Can You Identify This California Race Photo?

Matt has supplied this background information on the photo:

"The original picture and negative was found in a bunch of items of a friend of mine as he was cleaning out his father’s basement. The image was taken by his grandfather. It was put in the basement and forgotten about until a couple years ago when it was rediscovered. The original image didn’t survive all that well, but the negative was pristine and high quality. My friend had some museum quality reprints done up and this is a small one (5x17). He did a couple up very large and had them framed. He may have sold one of them. There were other automobile images as well, but I think this was the only racing photo. His grandfather was out in California during this time period and the other images that were with this one and of the same in of negative were taken in California, thus our thought that this is a California image. I tried to use the Start/Finish banner as a focal point as I researched images of races, but I have not been able to match it up with any I have seen yet."

These close-ups of the photo provide some additional clues:


As Matt noted, the banner is an excellent clue to the location. Note the font size and the relation of the "And" to the "Start" and "Finish". The black #11 car was getting ready to start the race.


The #12 car was white and looked like a Lozier.


This is a close-uo of a race official or police officer with the press box in the background.


Matt, based on these Start-Finish Banners, this was not a photo of the 1914 or 1916 Vanderbilt Cup and Grand Prix Races. This was the 1914 banner. Note the letter "A" and "And" were different from your photo.


Here was the 1916 banner. The banner fonts were again different than your photo.

Matt, this is an excellent challenge! Let's see if anyone can identify your photo.


February 3, 2010 Update: Harold Osmer, an expert on West Coar racing and co author of the book Real Road Racing:The Santa Monica Races, has provided the following information on the photo:


"Your recent email blast regarding a California race photo is interesting. It's not Santa Monica. And I have a photo I believe is related. This image is of Harris Hanshue at Portola. The official's box is very similar in construction to the one shown in your photo. Portola is near Oakland, just east of San Francisco. Here is an article More Motor Racing for Pacific Coast from the New York Times archives telling of auto racing in California by Fred Wagner on May 19, 1912. He speaks quite highly of California racing and mentions Portola".

Just after receiving Harold's email, Matt B sent this information: "I got a look at the originals this past weekend and one is labeled on the back “East 14th Street Oakland 1910. So it looks like it’s not a Vanderbilt race.”

Using the VanderbiltCupRaces.com favorite websites, it was time to research the Portola Races.

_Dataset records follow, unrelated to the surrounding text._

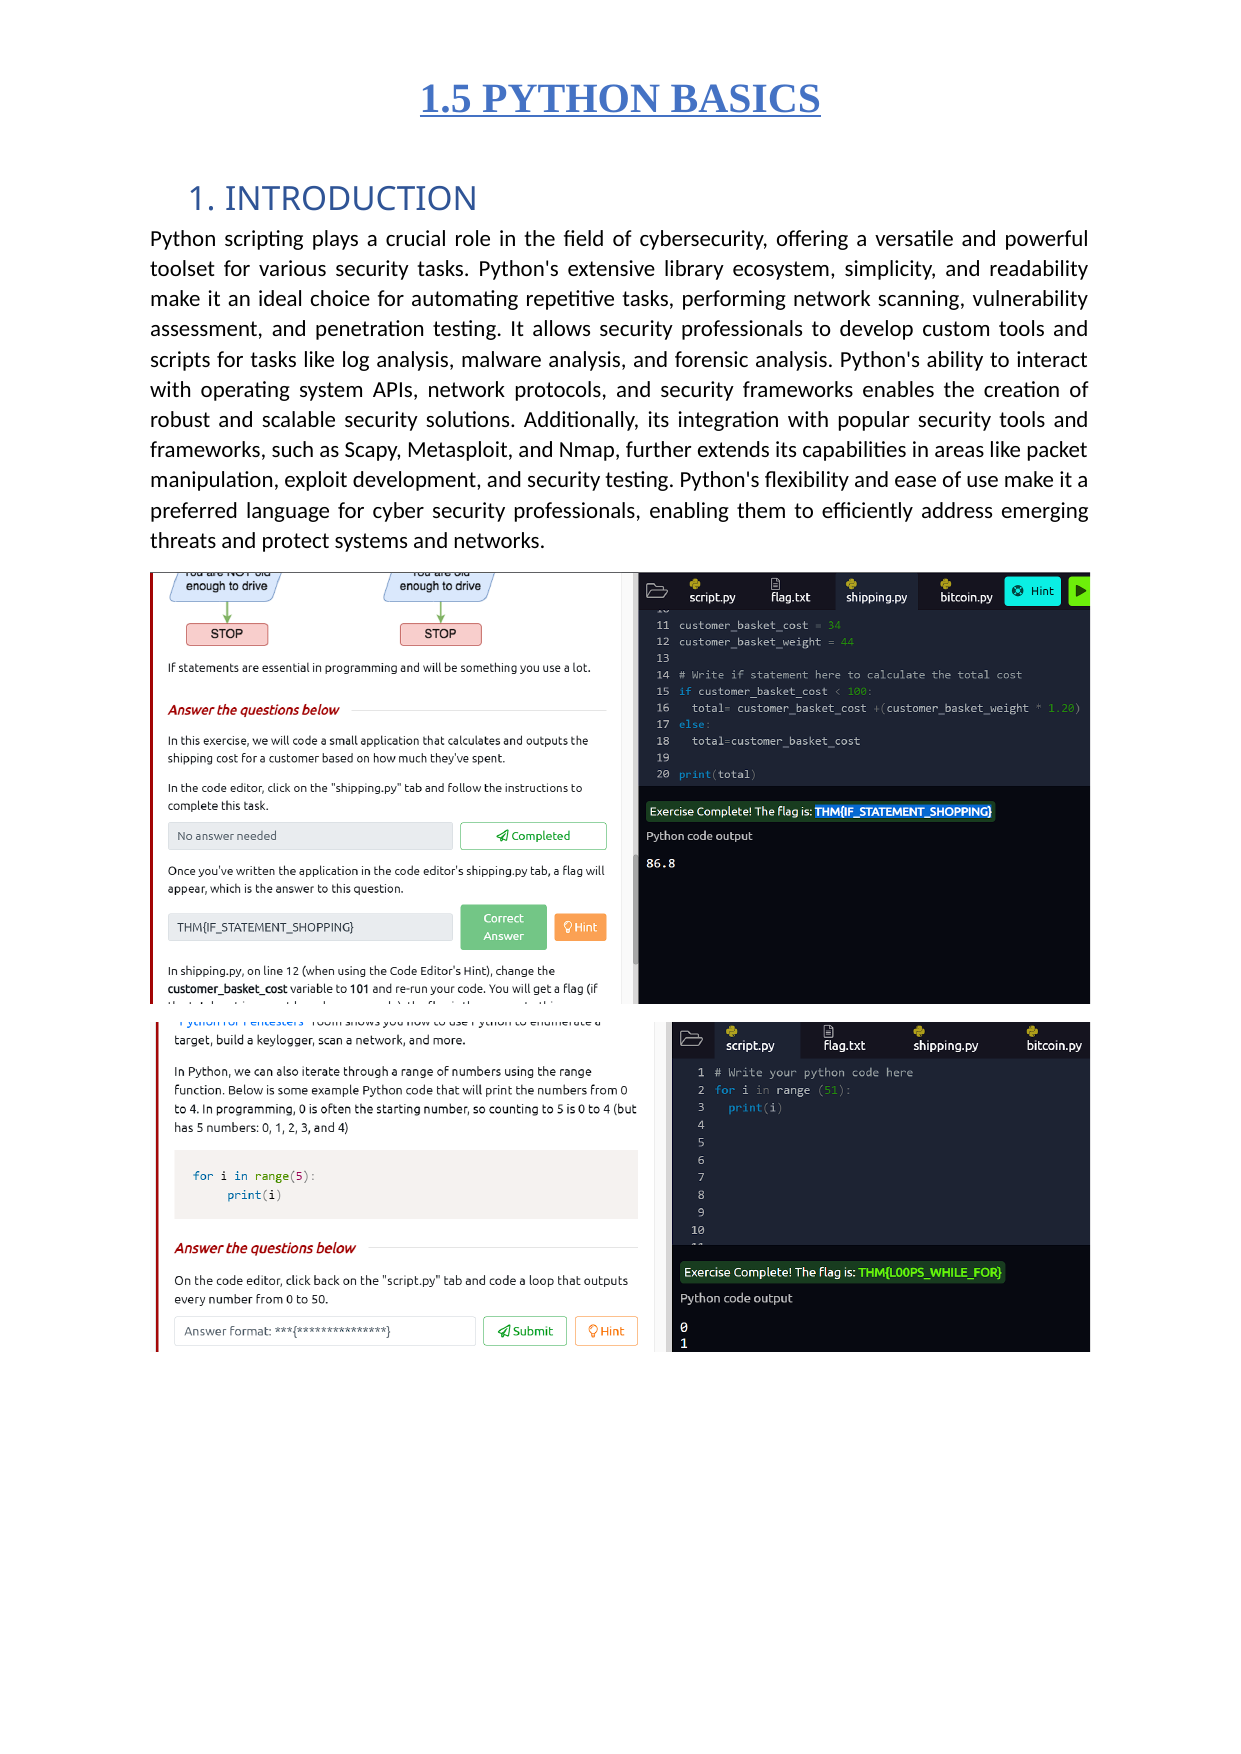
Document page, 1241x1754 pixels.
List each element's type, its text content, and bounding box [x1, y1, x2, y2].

subtitle INTRODUCTION [187, 175, 1090, 220]
text Python scripting plays a crucial role in the field of cybersecurity, offering a versatile and powerful toolset for various security tasks. Python's extensive library ecosystem, simplicity, and readability make it an ideal choice for automating repetitive tasks, performing network scanning, vulnerability assessment, and penetration testing. It allows security professionals to develop custom tools and scripts for tasks like log analysis, malware analysis, and forensic analysis. Python's ability to interact with operating system APIs, network protocols, and security frameworks enables the creation of robust and scalable security solutions. Additionally, its integration with popular security tools and frameworks, such as Scapy, Metasploit, and Nmap, further extends its capabilities in areas like packet manipulation, exploit development, and security testing. Python's flexibility and ease of use make it a preferred language for cyber security professionals, enabling them to efficiently address emerging threats and protect systems and networks. [150, 224, 1090, 554]
picture [150, 572, 1091, 1004]
picture [150, 1022, 1091, 1352]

Champcarstats.com provided the results of the 1909 Portolo Festival Race won by Jack Fleming in a Pope-Hartford. The #12 car driven by Harry Michener finished third and was indeed a Lozier!! The #13 car in the race was an Apperson driven by Harris Hanshue.


Using another VanderbiltCupRaces.com favorite Chronicling America, I was able to find a front-page article on the Portola Testival Race published on October 25, 1909 in the San Francisco newspaper The Call .

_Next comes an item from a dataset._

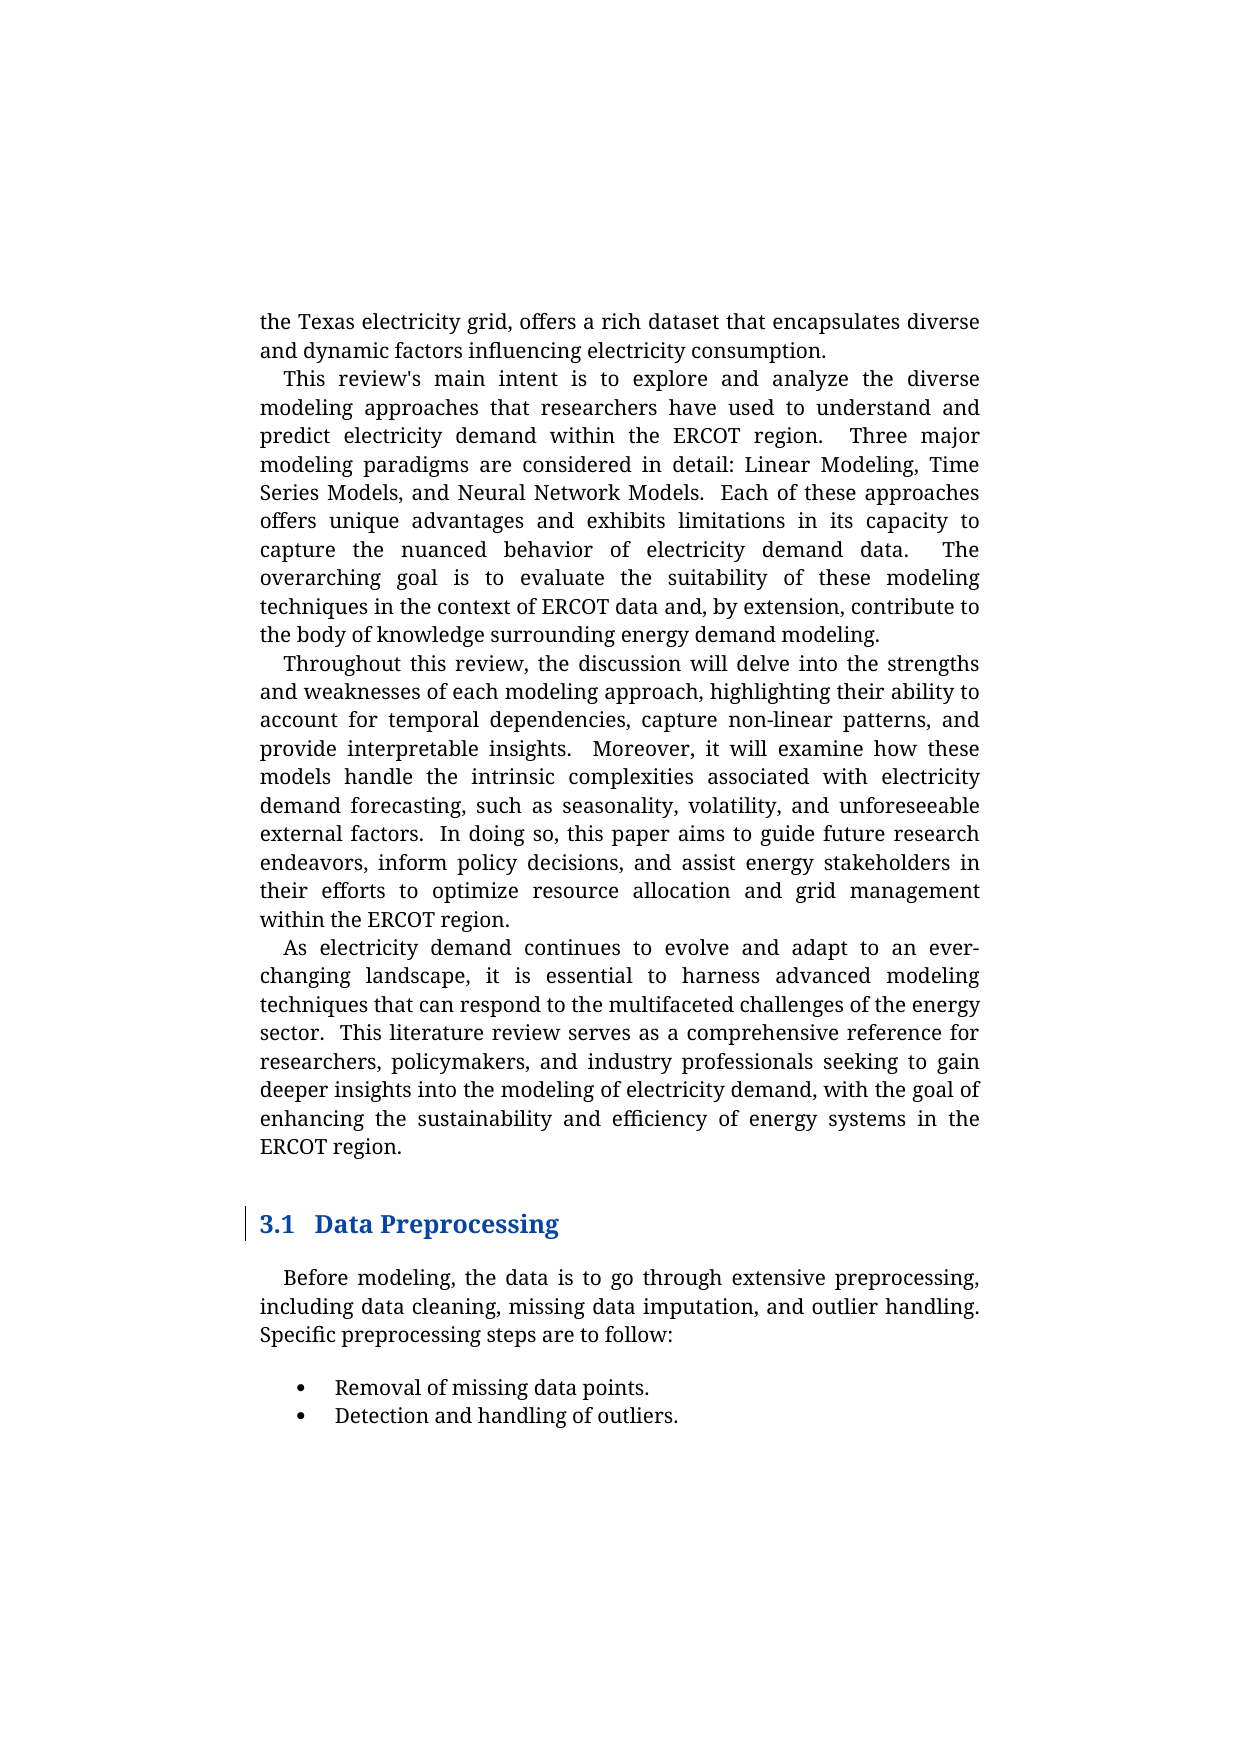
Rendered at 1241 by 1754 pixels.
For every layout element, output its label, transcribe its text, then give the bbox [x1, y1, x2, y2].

A close-up of the photo in the article (left) was a eureka moment!. The #12 Lozier is the same car as in Matt B's photo (right).

Matt, here's the final answer: Your photo was taken on October 24, 1909 at the Portola Festival Race held in Portola, California. The #11 car was a Knox driven by Frank Free.

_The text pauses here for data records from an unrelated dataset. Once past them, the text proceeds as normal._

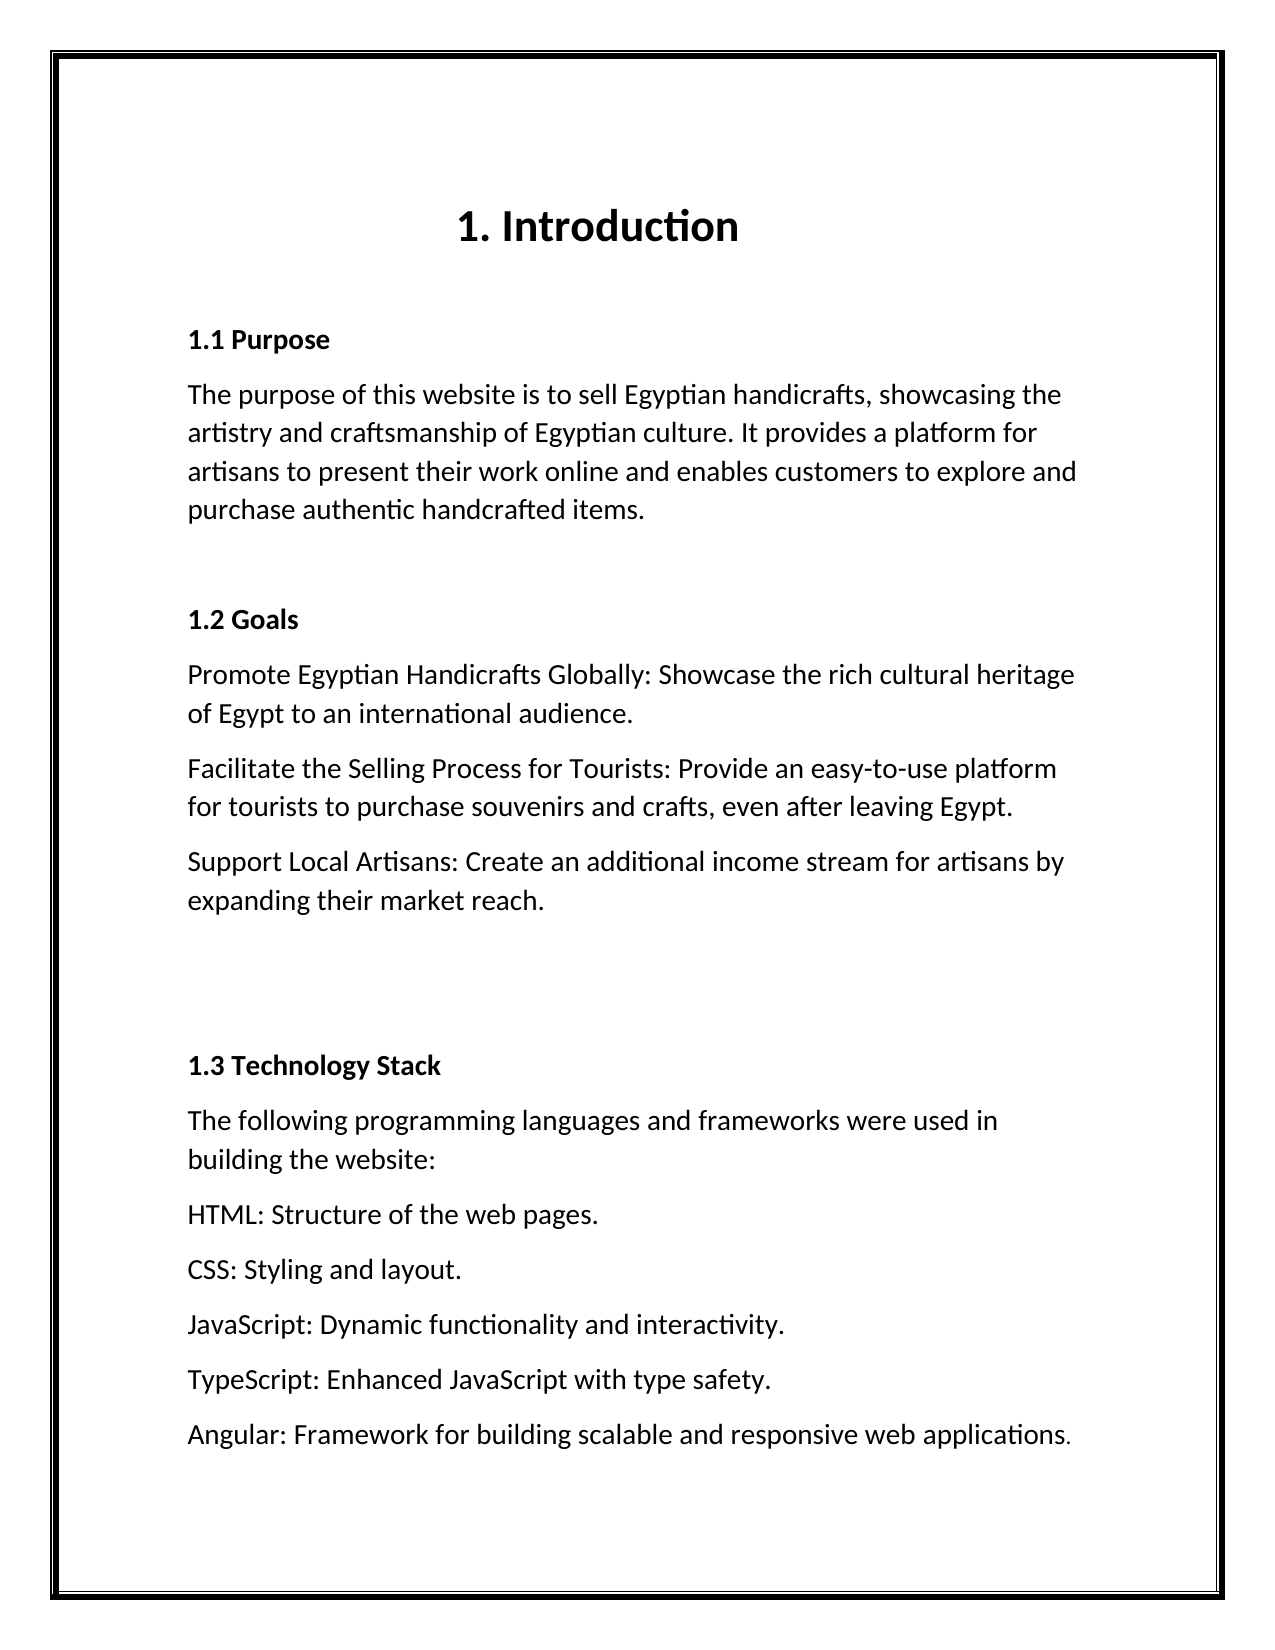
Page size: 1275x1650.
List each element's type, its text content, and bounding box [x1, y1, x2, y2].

text Promote Egyptian Handicrafts Globally: Showcase the rich cultural heritage of Egypt to an international audience. [187, 656, 1088, 731]
text TypeScript: Enhanced JavaScript with type safety. [187, 1361, 1088, 1397]
text CSS: Styling and layout. [187, 1251, 1088, 1287]
text HTML: Structure of the web pages. [187, 1196, 1088, 1232]
text JavaScript: Dynamic functionality and interactivity. [187, 1306, 1088, 1342]
text 1.3 Technology Stack [187, 1047, 1088, 1083]
text 1.2 Goals [187, 601, 1088, 637]
text Support Local Artisans: Create an additional income stream for artisans by expanding their market reach. [187, 843, 1088, 918]
text The following programming languages and frameworks were used in building the website: [187, 1102, 1088, 1176]
text Angular: Framework for building scalable and responsive web applications. [187, 1416, 1088, 1452]
text Facilitate the Selling Process for Tourists: Provide an easy-to-use platform for tourists to purchase souvenirs and crafts, even after leaving Egypt. [187, 750, 1088, 824]
text The purpose of this website is to sell Egyptian handicrafts, showcasing the artistry and craftsmanship of Egyptian culture. It provides a platform for artisans to present their work online and enables customers to explore and purchase authentic handcrafted items. [187, 376, 1088, 527]
text 1.1 Purpose [187, 321, 1088, 356]
text 1. Introduction [187, 197, 1088, 253]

Jerry, Mark, and Harold thanks for helping to identify Matt's photo!


Jan 31 2010 Jerry 3:01 PM

Looks like a Lozier to me, doesn’t that mean it had to be 1912 or earlier? And why Santa Monica? Just because there’s no Spanish moss in the picture? My guess is Savannah, 1910.

Jan 31 2010 Howard Kroplick 6:10 PM

Hi Jerry:

Good point. The photo could be anywhere.
A #12 Lozier did run in the 1910 American Grand prix in Savannah. However, the #11 car (seen in the photo) to be driven by Louis Chevrolet did not appear.



Feb 01 2010 Rog Patterson 8:15 AM

I’m impressed by the detailed knowledge shown by responders towards establishing dates of these ancient races!

Feb 01 2010 Mark Dill 6:21 PM

There are a few possibilities: Carona, Elgin, Santa Monica and Venice are the most likely in my opinion. Other major runs like Lowell, Fairmont Park and Briarcliff seem less likely in my judgment due to the terrain, but they are possibilities as well. A review of those fields in from 1908 - 1914 will get to the bottom of it.


Feb 08 2010 Matt Barkee 3:53 PM

Thanks for your help everyone.  Thsi is really great information!!!

Feb 13 2010 Howard Kroplick 5:06 PM

Hi Matt:

It was fun to discover the background behind your photo!